**Aim of the exercise**
Please extend the passage on how ChatGPT picks product recommendations, continuing from its final sentence.

**Text block**
---

Domain and page age support GEO performance, but they’re not mandatory. Focus on building strong content signals (semantic clarity, schema, and trusted citations) from day one. Over time, those signals compound, and AI systems start recognizing your brand as a reliable source.

 

How does ChatGPT make product recommendations?

When users ask ChatGPT product-related questions, the system interprets shopping intent and may return a carousel of relevant products. These product recommendations are currently generated independently by ChatGPT, not as part of a paid ad system.

According to OpenAI’s official guidance, ChatGPT selects products based on a combination of:

User query context: The model uses both current prompts and previous preferences (from memory or custom instructions) to refine recommendations.

Structured metadata from third-party sources: This includes price, product descriptions, availability, and user reviews.

Semantic relevance: Products that align with the user’s described needs (such as budget, size, or use case) are prioritized.

OpenAI safety filters: Items must meet OpenAI’s trust and safety standards before being shown.

For example, if a user asks for “recommend a black cat Halloween costume for a 19-month-old”, the model evaluates attributes like price options, size availability, customer satisfaction, and age factor. If the user previously disliked scary-looking costumes, these might be excluded.

Screenshot showing ChatGPT's response to the query "where can I buy a black cat costume for a 19-month-old?" with product recommendations including images and prices. Three toddler-friendly black cat costumes are displayed: “Itty Bitty Kitty Cat Infant Costume” (CA$19.92), “Black Cat Jumpsuit Costume” (CA$42.00), and “Toddler Classic Black Cat Costume” (CA$66.82). The right-hand panel highlights the Itty Bitty Kitty costume from Dotsy's Entertainment Co., showing user ratings and buying options. This screenshot illustrates how ChatGPT makes product recommendations by listing curated options with descriptions, pricing, and shopping links—answering the question: How does ChatGPT make product recommendations?

ChatGPT’s recommendations are tailored by age, fit, and comfort, showing how it uses context to offer suggestions.

 

ChatGPT may also generate simplified product descriptions, summaries of reviews, and visual labels (e.g., “Most popular” or “Budget-friendly”) to improve readability and highlight commonly noted benefits. These labels are derived from model interpretations of third-party data—not from merchant submissions or paid placements.

---

**Entries supplied**
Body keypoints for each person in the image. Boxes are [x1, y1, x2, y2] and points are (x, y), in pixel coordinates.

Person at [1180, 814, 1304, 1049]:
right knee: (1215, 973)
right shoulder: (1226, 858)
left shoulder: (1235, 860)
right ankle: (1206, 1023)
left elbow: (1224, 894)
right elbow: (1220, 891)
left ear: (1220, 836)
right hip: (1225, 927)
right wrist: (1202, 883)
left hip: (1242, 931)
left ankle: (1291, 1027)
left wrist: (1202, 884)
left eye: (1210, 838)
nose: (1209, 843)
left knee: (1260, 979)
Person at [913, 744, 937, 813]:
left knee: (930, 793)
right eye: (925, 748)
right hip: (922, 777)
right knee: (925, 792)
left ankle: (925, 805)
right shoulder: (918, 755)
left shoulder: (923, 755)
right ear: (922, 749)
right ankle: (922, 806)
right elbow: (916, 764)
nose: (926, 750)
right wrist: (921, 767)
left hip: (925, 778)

---

**Answer**
It’s important to note that:

  • ChatGPT does not guarantee completeness; not all relevant products will appear.
  • Ratings and pricing are not always up-to-date and should be verified by the user.
  • The order in which merchants are shown is based on feed data from third-party providers, and OpenAI does not re-rank based on pricing or policies.
  • This capability reinforces why Generative Engine Optimization (GEO) matters; products must be clearly structured, semantically relevant, and backed by strong external signals to appear in ChatGPT’s answers.

Emerging Shift: ChatGPT Is Becoming the Checkout

ChatGPT and other AI assistants are reshaping how consumers discover products—but they’re not replacing checkout just yet. Platforms like Amazon and Shopify still control the transaction layer, and they’ve placed restrictions on external bots completing purchases directly.

According to PYMNTS, OpenAI is already testing integrated commerce experiences that will allow users to go from product discovery to purchase without ever leaving the chat. Shopify is an early partner. Other LLM platforms like Perplexity and Rezolve are doing the same.

Why This Reinforces the Need for GEO

As AI assistants become the new front door to ecommerce, being recommended by them is the new form of shelf space. To win visibility, your product content must be:

  • Structured for inclusion in AI outputs (clear metadata, schema, alt text)

  • Written with semantic clarity and benefit-led language

  • Supported by external signals like reviews, citations, and trusted domains

GEO ensures your content is not just found, but selected by the AI engines influencing today’s shoppers. If your brand isn’t optimized for this shift, you’re invisible in the conversations that matter most.